Inflation continues to run rampant in Europe, with headline eurozone inflation forecast to fall to 8.3%. However, it slowed to just 8.5%. Energy inflation fell sharply to 13.7% from 19%. However, the issue of concern was core inflation, which rose to a record high of 5.6% against 5.3%.
Strong data continues to put pressure on the ECB
February S&P manufacturing PMIs for the southern region (Italy and Spain) rose much more than expected in expansionary territory. At the same time, Germany’s unemployment rate remained at 5.5% for seven months, indicating a more resilient workforce than expected.
The decline in US home prices is accelerating
The S&P CoreLogic 20-city home price index fell faster than expected, sending the annual price rate down from 6.8% to 4.7%. This index is a trailing price indicator of a quarterly average from the third quarter of 2022.
While 30-year mortgage rates once again topped 7%, mortgage applications for home purchases fell as much as 6% last week, following an 18% absorption the previous week.

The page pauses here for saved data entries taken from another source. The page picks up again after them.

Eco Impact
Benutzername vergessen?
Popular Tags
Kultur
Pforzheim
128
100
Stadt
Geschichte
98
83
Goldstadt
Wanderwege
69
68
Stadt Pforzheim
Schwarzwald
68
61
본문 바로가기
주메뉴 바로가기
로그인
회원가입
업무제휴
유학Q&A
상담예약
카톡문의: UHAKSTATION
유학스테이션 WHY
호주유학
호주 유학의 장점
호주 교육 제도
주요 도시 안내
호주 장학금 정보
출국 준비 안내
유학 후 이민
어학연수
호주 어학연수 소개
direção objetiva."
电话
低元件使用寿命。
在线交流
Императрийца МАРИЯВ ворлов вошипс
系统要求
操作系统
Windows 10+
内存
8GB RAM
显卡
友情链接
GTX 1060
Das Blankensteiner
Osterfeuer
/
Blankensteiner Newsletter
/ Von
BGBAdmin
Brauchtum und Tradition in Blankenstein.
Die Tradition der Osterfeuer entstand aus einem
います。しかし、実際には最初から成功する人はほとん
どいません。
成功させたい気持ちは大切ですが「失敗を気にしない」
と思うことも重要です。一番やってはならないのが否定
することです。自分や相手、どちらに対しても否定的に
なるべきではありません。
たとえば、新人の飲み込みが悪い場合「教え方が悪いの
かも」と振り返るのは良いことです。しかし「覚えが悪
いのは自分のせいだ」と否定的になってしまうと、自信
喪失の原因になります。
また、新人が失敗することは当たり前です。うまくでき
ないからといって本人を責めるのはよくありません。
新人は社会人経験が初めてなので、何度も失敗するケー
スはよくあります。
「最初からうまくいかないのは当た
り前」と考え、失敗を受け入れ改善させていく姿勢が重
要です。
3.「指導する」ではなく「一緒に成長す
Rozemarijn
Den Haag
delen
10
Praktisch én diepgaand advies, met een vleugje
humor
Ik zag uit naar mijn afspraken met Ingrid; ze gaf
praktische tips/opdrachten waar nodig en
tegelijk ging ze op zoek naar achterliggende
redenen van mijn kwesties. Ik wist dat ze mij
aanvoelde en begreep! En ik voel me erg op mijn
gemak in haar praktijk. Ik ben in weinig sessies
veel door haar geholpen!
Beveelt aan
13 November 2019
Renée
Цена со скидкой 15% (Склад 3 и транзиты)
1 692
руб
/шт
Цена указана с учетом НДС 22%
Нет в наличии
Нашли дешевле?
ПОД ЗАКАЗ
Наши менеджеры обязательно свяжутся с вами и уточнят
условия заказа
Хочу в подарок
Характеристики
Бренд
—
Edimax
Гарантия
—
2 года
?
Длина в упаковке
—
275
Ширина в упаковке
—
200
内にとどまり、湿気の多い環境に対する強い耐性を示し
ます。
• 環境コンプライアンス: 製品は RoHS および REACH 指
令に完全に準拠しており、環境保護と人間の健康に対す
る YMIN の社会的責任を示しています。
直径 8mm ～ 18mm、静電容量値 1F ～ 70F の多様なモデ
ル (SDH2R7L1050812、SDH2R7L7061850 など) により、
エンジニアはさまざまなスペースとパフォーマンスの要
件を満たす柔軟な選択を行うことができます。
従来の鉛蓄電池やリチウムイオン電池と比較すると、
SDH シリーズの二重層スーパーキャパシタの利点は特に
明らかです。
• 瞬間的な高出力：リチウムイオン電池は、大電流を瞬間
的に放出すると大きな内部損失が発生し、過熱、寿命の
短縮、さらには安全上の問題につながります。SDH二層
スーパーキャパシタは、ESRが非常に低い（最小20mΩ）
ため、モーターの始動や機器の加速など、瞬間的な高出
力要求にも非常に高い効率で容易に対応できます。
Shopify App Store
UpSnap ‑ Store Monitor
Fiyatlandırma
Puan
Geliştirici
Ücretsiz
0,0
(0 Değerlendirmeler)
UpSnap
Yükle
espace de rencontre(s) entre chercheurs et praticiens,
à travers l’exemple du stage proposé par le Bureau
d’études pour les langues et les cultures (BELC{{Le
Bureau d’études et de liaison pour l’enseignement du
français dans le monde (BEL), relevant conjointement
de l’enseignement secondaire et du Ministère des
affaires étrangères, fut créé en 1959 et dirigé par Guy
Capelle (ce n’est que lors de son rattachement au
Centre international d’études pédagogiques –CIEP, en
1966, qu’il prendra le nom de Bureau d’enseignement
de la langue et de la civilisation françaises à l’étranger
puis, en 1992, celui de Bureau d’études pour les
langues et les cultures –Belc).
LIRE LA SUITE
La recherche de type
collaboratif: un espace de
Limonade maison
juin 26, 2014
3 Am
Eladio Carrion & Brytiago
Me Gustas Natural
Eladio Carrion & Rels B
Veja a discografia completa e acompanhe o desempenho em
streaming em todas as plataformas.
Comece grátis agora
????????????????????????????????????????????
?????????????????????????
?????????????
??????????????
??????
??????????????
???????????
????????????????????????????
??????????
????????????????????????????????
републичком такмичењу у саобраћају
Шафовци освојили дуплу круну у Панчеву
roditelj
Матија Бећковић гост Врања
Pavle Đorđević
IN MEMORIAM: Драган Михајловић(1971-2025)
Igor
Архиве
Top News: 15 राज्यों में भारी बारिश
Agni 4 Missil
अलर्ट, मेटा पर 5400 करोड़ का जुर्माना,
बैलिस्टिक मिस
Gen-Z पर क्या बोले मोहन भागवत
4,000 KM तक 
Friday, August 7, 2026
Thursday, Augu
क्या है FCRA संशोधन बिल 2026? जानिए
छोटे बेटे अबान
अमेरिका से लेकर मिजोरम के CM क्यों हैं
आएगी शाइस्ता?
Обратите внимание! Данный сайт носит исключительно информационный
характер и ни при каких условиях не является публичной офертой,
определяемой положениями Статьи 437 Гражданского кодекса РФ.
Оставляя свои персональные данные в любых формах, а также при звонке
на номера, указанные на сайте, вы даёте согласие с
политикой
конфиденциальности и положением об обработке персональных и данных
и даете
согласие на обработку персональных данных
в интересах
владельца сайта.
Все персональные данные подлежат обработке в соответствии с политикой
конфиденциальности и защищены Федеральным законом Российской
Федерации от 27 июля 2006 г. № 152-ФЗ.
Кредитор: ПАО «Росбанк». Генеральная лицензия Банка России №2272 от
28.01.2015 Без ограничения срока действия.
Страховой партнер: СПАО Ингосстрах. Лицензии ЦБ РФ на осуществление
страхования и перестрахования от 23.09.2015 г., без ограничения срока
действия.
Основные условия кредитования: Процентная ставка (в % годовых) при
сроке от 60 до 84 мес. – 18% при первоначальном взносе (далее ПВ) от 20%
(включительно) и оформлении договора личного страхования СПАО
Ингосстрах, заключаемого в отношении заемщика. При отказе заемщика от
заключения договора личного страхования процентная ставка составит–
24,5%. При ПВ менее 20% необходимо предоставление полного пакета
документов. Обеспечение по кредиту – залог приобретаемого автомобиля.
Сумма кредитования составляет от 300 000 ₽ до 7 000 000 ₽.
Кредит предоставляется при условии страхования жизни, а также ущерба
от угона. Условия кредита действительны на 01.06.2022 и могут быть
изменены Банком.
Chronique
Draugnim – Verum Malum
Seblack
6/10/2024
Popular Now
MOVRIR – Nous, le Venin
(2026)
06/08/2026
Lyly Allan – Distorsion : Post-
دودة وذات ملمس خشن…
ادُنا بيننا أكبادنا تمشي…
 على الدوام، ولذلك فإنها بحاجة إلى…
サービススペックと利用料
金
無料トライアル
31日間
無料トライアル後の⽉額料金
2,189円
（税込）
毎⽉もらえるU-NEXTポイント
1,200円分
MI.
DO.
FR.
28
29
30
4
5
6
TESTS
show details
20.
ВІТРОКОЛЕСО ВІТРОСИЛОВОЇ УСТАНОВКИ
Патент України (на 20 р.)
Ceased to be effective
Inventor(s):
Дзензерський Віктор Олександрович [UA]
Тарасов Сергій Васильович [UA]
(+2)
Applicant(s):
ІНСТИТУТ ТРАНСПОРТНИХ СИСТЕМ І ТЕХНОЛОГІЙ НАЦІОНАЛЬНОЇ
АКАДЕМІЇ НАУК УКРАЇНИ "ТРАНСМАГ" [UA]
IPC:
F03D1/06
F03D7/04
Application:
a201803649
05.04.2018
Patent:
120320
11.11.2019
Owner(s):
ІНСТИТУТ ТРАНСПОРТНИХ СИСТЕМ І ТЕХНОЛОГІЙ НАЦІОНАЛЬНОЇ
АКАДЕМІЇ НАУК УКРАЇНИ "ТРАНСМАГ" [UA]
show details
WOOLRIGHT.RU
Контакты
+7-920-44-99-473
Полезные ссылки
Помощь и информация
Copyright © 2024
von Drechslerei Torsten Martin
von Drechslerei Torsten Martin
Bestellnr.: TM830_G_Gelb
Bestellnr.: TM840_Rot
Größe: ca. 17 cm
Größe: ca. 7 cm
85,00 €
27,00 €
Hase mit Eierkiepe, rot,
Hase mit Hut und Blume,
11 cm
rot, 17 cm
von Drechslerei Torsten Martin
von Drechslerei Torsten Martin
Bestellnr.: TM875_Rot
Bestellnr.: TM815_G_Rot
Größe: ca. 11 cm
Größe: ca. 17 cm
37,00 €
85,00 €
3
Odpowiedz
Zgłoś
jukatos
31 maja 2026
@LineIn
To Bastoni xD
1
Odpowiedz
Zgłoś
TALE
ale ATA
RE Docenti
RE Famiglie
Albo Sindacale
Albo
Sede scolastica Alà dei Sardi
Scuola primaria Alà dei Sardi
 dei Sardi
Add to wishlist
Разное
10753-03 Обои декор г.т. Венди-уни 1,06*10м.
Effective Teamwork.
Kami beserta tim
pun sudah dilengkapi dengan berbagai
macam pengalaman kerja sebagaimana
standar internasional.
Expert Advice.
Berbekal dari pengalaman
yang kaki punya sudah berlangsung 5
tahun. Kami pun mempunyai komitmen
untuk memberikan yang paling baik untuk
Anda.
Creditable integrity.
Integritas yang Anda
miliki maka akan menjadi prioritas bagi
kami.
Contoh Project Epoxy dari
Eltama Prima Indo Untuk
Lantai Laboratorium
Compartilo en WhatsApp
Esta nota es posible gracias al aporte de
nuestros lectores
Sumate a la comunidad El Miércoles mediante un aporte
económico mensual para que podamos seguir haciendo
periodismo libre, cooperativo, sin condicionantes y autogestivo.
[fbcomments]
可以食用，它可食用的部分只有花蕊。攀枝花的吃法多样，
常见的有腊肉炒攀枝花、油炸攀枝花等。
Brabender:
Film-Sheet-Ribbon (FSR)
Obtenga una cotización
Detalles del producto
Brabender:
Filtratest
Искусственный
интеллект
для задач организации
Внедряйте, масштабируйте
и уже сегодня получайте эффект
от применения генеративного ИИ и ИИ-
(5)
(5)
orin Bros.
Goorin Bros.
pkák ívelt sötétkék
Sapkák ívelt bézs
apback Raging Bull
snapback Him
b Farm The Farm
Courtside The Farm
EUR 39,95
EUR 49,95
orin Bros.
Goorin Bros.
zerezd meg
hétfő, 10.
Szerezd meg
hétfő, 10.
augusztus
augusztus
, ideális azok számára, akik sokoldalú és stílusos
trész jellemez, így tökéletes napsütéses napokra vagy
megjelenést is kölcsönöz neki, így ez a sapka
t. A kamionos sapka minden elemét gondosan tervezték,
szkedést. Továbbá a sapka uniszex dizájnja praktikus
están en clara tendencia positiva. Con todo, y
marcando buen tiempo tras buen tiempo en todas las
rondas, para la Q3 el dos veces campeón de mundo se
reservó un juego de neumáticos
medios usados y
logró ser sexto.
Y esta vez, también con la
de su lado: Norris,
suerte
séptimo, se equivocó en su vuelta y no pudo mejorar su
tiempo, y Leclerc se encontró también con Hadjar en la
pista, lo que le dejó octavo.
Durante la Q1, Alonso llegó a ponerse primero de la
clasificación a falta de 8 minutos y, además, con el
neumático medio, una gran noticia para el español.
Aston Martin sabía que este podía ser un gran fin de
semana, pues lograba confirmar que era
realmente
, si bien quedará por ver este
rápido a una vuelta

The US economy is still hot
ISM services were released on March 3, which showed that the US economy is still extremely strong. Services were better than expected, prices paid were lower, occupancy was higher and new orders were stronger.
All eyes are on the FOMC
The next FOMC meeting on March 22nd will include an update to the Fed Dot Plot and an update to the Summary of Economic Forecasts, which will matter more than just a 25 or 50 bps hike from the Fed.
Record food inflation
Worrying times ahead for the UK as shop price inflation accelerated to near double digits in February, while food price inflation hit a record 17.1%, according to the British Retail Consortium.
BOE is caught between a rock and a hard place
Yields up, GBP down as BOE struggles in many different ways. Unlike the Fed and ECB, which have developed a hawkish plan for 2023, the BOE continues to move without clear direction. The pound at $1,199 is nearing a year-to-date low as the yield curve continues to steepen.